Nonagénaire en souffrance
Le monde est néanmoins petit. C’est dans une maison de retraite d’Entraide qu’était hébergée jusqu’à peu la belle-mère de l’ancien maire d’Eyguières, Joël Sylvestre. Or, pour cette dame de 90 ans, avec la pandémie et le confinement, le séjour au Clos St-Martin à Pélissanne n’a pas été de tout repos : changement de chambre après qu’elle ait attrapé le Covid, difficultés pour sa famille à lui rendre visite…
Pourtant, sur son site, le groupe promet : « Notre mission est de prendre soin des personnes âgées et de leur offrir un accueil de qualité, un cadre de vie confortable et sécurisant, un accompagnement tenant compte de leurs attentes et besoins et des activités permettant de maintenir une vie sociale. » Mais, au vu des documents consultés par le Ravi, la situation s’est rapidement envenimée. Au point que la nonagénaire a dû changer d’établissement.
Un cas isolé ? À voir. Car, en décembre, une petite vingtaine de familles ont signé une pétition demandant de « réorganiser les visites sur rendez-vous » et de « déconfiner les résidents » : « Nos parents sont prisonniers de votre gestion de la crise, ils sont en grande souffrance et nous aussi. » Un dossier suivi par l’Agence régionale de la santé, le Département, l’inspection du travail ayant elle aussi été alertée. De son côté, la famille de la nonagénaire vient de saisir le Défenseur des droits, Joël Sylvestre se demandant si sa casquette d’ancien maire – dont les relations avec celui qui lui a succédé en 2008 sont plutôt fraîches – n’a pas joué dans le traitement réservé à sa belle-mère.
Ce que nie Ansaldi : « Je ne le connais pas et ne l’ai rencontré qu’une fois ! Maire, ex-maire, peu importe, ce qui compte, c’est le bien-être des résidents, des familles, des salariés. » Reste qu’entre la famille de la nonagénaire et le personnel, cela a été jusqu’au dépôt de plainte ! « J’aurais pu suspendre toute visite. Mais, à cette solution, j’ai préféré m’en charger en m’occupant des visites, se défend Ansaldi. Moi-même, cela fait plus d’un an que je n’ai pas vu mes parents. C’est une période difficile pour tout le monde. » D’ailleurs, les magistrats de la Chambre régionale participent à l’enquête de la Cour des comptes sur les Ephad, le Défenseur des droits venant de rendre son rapport sur la situation dans les maisons de retraite pendant la crise sanitaire.

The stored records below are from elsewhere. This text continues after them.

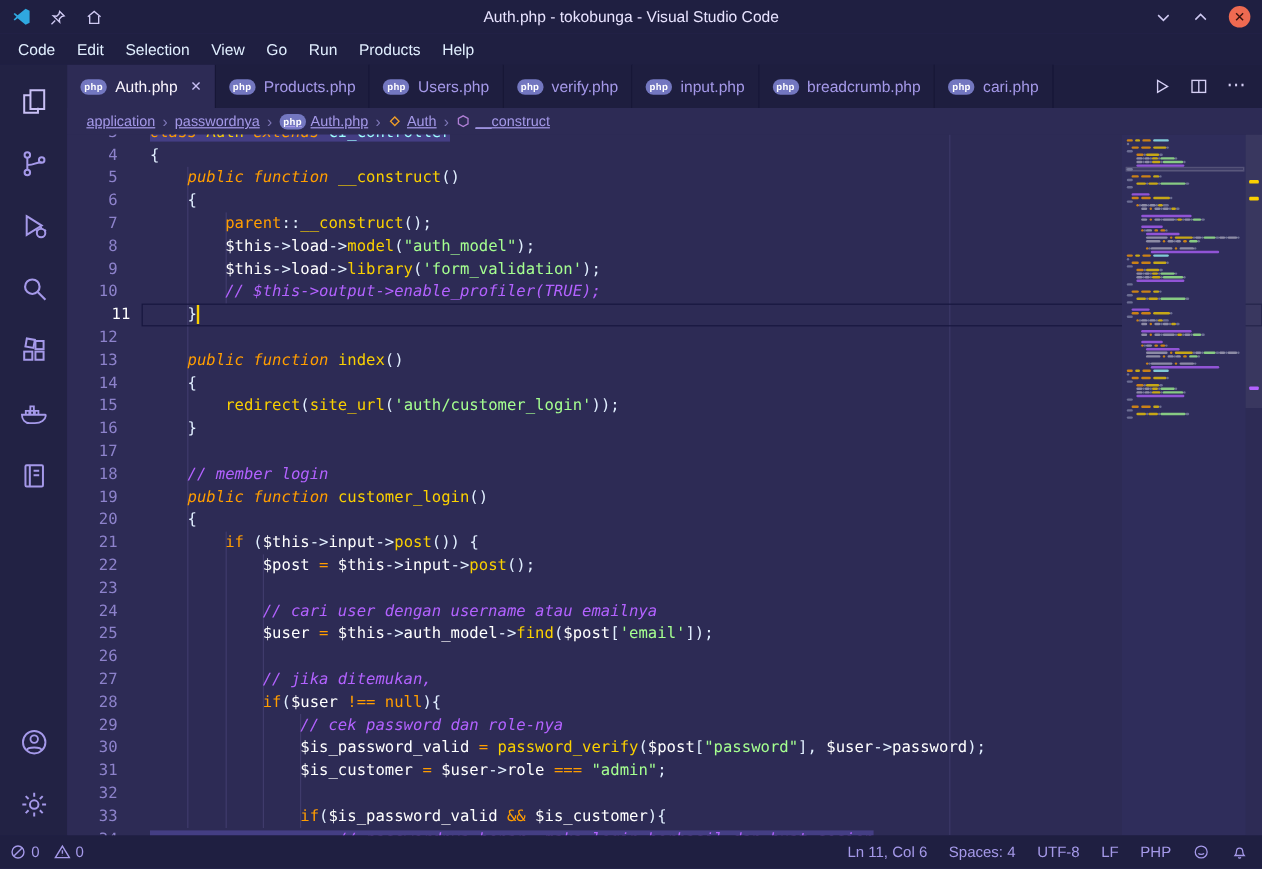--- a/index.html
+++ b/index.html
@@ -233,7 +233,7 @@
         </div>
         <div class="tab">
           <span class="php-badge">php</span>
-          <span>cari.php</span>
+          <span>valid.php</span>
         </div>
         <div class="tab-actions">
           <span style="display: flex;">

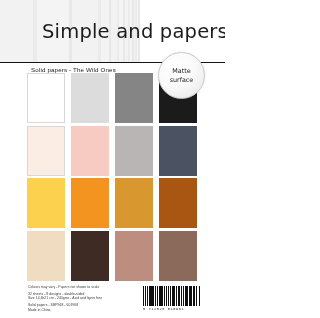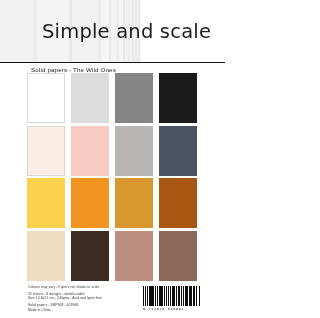--- a/index.html
+++ b/index.html
@@ -205,7 +205,7 @@
         <div class="stripe" style="left: 137px; width: 1px; background: rgb(244, 244, 244);"></div>
         <div class="stripe" style="left: 138px; width: 2px; background: rgb(232, 232, 232);"></div>
       </div>
-    <div class="brand-title">Simple and scale</div>
+    <div class="brand-title">Simple and papers</div>
   </div>
   <div class="rule"></div>
 

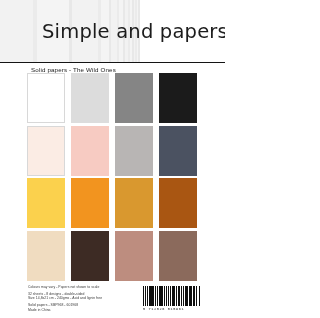--- a/index.html
+++ b/index.html
@@ -211,6 +211,10 @@
 
   <div class="product-line">Solid papers - The Wild Ones</div>
 
+  <div class="matte-badge">
+    <span>Matte</span>
+    <span>surface</span>
+  </div>
 
   <div class="grid">
       <div class="swatch-row r0">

Sur cette thématique, Ansaldi loue le bilan de son ex-patronne, Martine Vassal : « Vous allez dire que je suis de parti pris. Mais on n’est absolument pas un sous-traitant du Département. » C’est toutefois dans le cadre d’un appel d’offre du CD 13 qu’il vient de déposer un permis de construire pour une « résidence autonomie d’hébergement non médicalisée pour personnes âgées » à… Eyguières ! L’occasion peut-être de faire connaissance avec Henri Pons. Qui, pour faciliter la vaccination des anciens, a mis en place un minibus. À Eyguières, on a le sens de l’entraide !
N. B. Le maire d’Eyguières n’a pas donné suite à notre demande d’interview.